Output the data below exactly as it is, dropping the pictures from your copy.

==*==

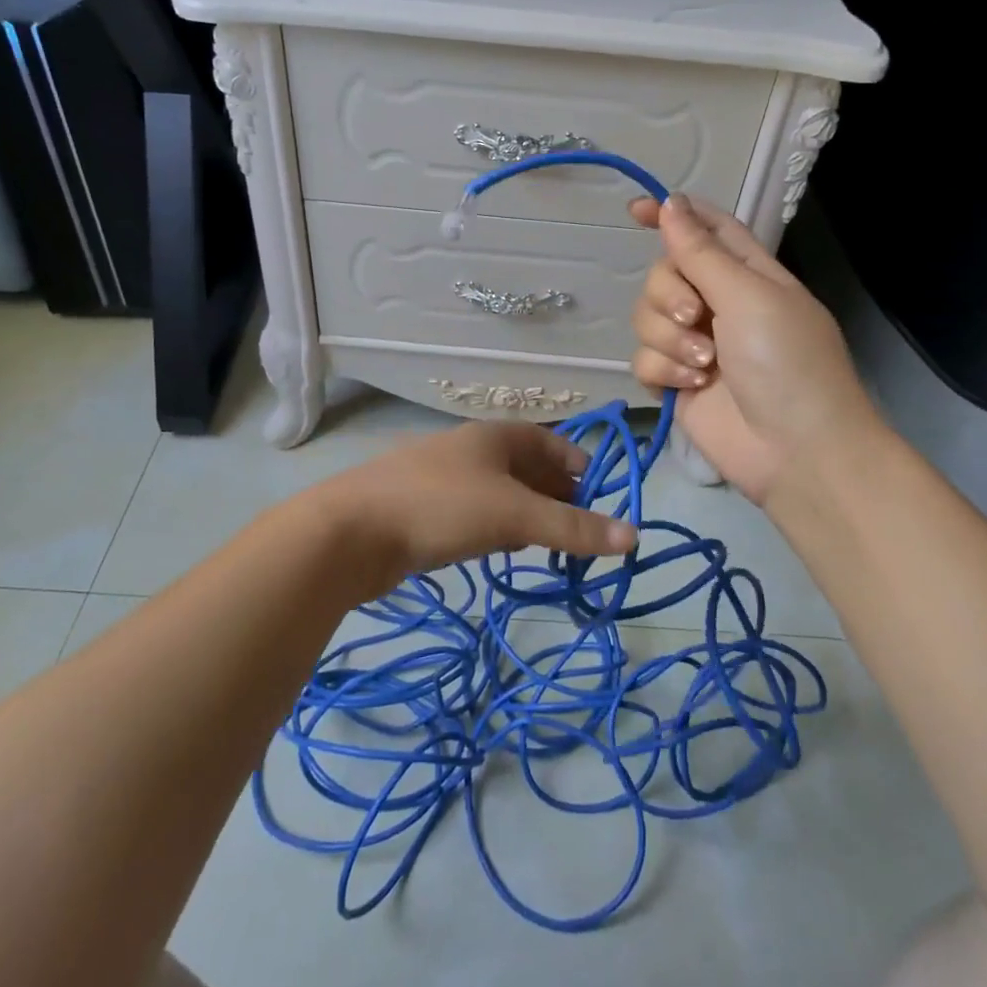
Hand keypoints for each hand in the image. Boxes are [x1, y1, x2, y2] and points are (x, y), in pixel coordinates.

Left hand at [310, 422, 637, 590]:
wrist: (352, 531)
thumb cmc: (441, 507)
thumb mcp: (513, 515)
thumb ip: (572, 527)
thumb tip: (634, 536)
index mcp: (495, 436)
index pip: (551, 443)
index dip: (579, 467)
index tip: (601, 500)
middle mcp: (472, 450)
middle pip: (527, 467)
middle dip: (557, 495)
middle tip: (581, 532)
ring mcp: (446, 479)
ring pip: (501, 493)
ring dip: (527, 515)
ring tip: (548, 545)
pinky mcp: (425, 510)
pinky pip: (475, 513)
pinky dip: (497, 528)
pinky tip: (501, 550)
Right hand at [628, 193, 881, 503]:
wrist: (794, 451)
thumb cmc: (786, 363)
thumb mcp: (748, 296)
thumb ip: (701, 252)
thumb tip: (670, 203)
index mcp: (746, 273)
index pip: (705, 229)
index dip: (672, 215)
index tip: (634, 211)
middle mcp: (718, 303)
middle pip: (663, 273)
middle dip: (669, 294)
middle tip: (695, 317)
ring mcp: (694, 344)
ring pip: (646, 317)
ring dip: (670, 339)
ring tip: (704, 365)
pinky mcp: (675, 381)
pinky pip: (643, 358)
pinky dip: (664, 371)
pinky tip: (692, 387)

==*==

→ **Output of the exercise**:
Hand keypoints for each hand in the image. Boxes are [x1, y1, x2, y2] and points are (x, y), in pixel coordinates.

Left hand at [310, 422, 637, 590]:
wrist: (352, 531)
thumb cmc: (441, 507)
thumb mcp: (513, 515)
thumb ip: (572, 527)
thumb tip: (634, 536)
index mcp: (495, 436)
index pip: (551, 443)
index dip: (579, 467)
index tip: (601, 500)
middle mcp: (472, 450)
middle pip: (527, 467)
middle dip: (557, 495)
middle tip: (581, 532)
ring mcp: (446, 479)
ring pip: (501, 493)
ring dip: (527, 515)
ring tip: (548, 545)
pinky mcp: (425, 510)
pinky pip: (475, 513)
pinky dip: (497, 528)
pinky tip: (501, 550)
Right hand at [628, 193, 881, 503]:
wrist: (794, 451)
thumb cmc: (786, 363)
thumb mcp: (748, 296)
thumb ip: (701, 252)
thumb tip: (670, 203)
index mcp: (746, 273)
index pip: (705, 229)
index dip: (672, 215)
index tip: (634, 211)
middle mcp: (718, 303)
middle pip: (663, 273)
middle dip: (669, 294)
middle tip: (695, 317)
ring mcp: (694, 344)
ring pip: (646, 317)
ring dip: (670, 339)
ring tip: (704, 365)
pinky mcp: (675, 381)
pinky pip: (643, 358)
pinky dip: (664, 371)
pinky tip: (692, 387)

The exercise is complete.